SUPPLIED ENTRIES below:

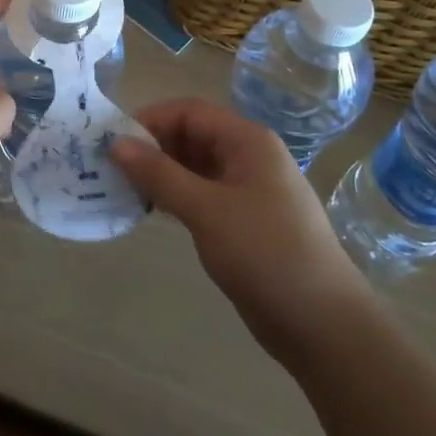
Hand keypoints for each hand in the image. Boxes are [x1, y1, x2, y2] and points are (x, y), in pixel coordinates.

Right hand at [111, 99, 373, 365]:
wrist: (323, 323)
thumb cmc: (265, 253)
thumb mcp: (206, 210)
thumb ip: (159, 174)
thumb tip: (115, 143)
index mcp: (248, 141)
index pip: (190, 111)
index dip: (150, 120)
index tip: (113, 142)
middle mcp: (249, 157)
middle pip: (192, 135)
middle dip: (152, 147)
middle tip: (112, 168)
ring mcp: (248, 190)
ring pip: (195, 166)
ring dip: (161, 174)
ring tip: (123, 189)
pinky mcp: (244, 220)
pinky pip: (203, 194)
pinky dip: (176, 196)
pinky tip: (151, 211)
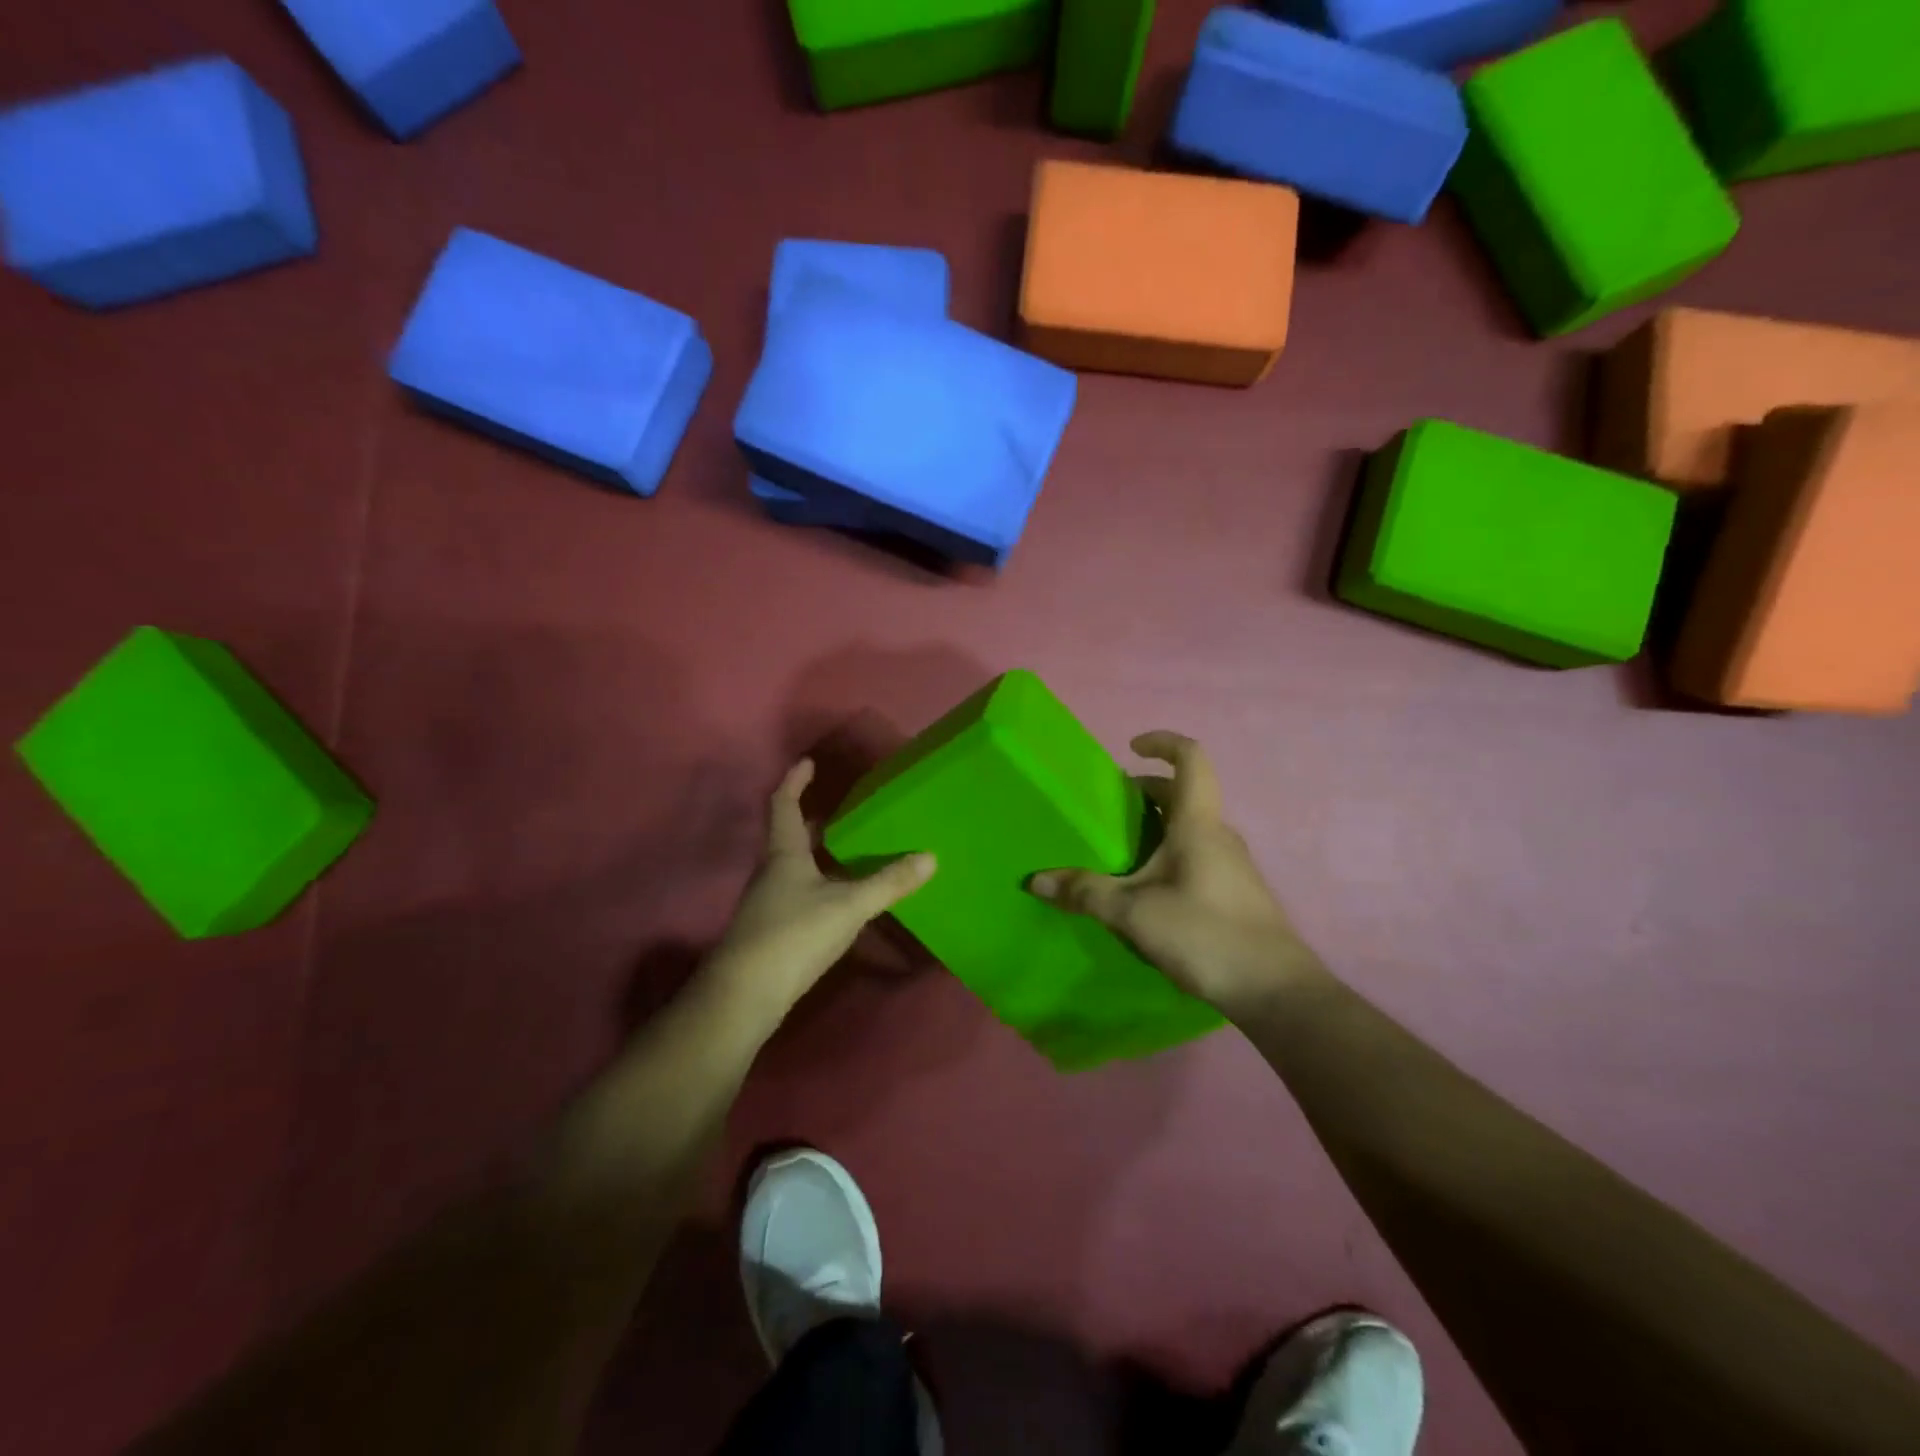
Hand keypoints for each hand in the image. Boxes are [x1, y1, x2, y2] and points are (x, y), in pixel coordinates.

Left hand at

End of SUPPLIED ENTRIES.

• **TASK REQUIREMENTS**:
Each line above that contains "middle" counts once; report the total of such lines and nothing more.

• **TASK RESPONSE**:
4